A história desta personagem, originalmente, veio da Europa para a América do Sul com os colonizadores portugueses e espanhóis, sempre seguindo a mesma linha de criação católica (e também a mais difundida), onde a Mula Sem Cabeça nada mais seria do que uma mulher amaldiçoada, que manteve relações com um homem de batina. Há também relatos de que seria uma mulher que apenas cometeu adultério e por este motivo foi amaldiçoada a cavalgar desordenadamente a noite, atacando qualquer ser vivo pelo caminho e sem justificativa nas madrugadas de quinta-feira. 
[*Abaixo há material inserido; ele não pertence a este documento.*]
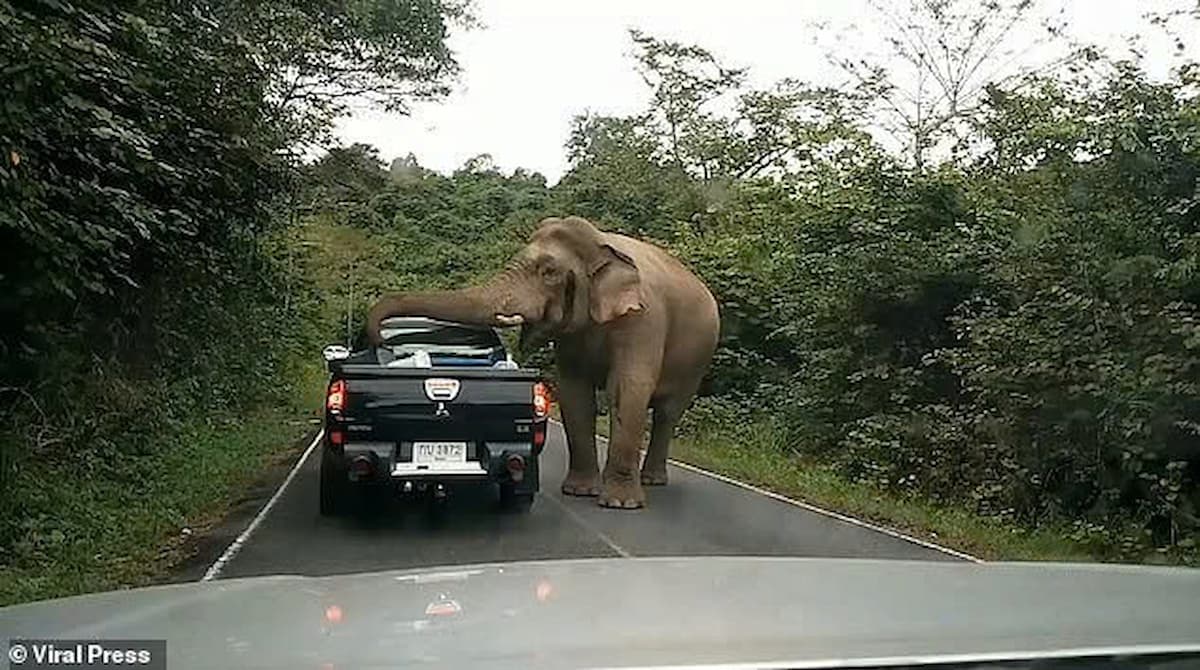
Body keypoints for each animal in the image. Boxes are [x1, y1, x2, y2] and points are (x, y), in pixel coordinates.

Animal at [364, 218, 720, 511]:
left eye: (548, 273)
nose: (381, 339)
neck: (600, 242)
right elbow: (574, 391)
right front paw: (579, 492)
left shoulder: (643, 320)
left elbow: (627, 387)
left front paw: (620, 504)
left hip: (699, 357)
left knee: (667, 413)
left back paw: (652, 482)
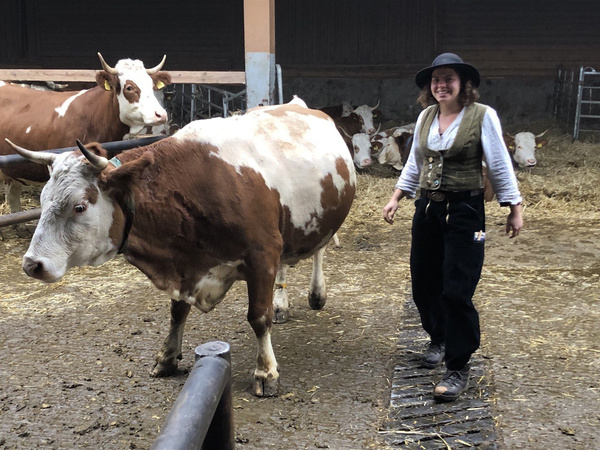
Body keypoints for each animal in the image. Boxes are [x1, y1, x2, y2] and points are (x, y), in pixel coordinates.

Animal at [6, 97, 356, 397]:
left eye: (79, 206)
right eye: (43, 200)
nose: (32, 264)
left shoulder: (262, 254)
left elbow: (258, 317)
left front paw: (266, 372)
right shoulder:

O que sabemos é que ela sofre, pois enquanto cavalga espalhando suas labaredas solta um alto relincho numa lamúria constante, como se não estivesse no controle de si e sofrendo com suas próprias ações. Há quem diga que apenas alguém corajoso e forte pode quebrar sua maldição, retirando o freio de boca que possui, mesmo sem cabeça, em meio às suas chamas. Ou então ferí-la com uma lança, desfazendo assim o encantamento imposto a ela.

Considerações: Novamente temos uma lenda gerada com um propósito semelhante a realidades muito comuns no passado e, de repente, até mesmo atuais. A Mula era e é um exemplo de castigo divino, que pune aquelas que vão contra os ideais cristãos e é uma forma de tentar assustar e impedir heresias dentro das paredes da igreja. Apesar disto, apenas a mulher é sentenciada e sofre a penitência, como se somente ela tivesse praticado tal ato libidinoso. Seria justo a mula dar uns coices por aí, não?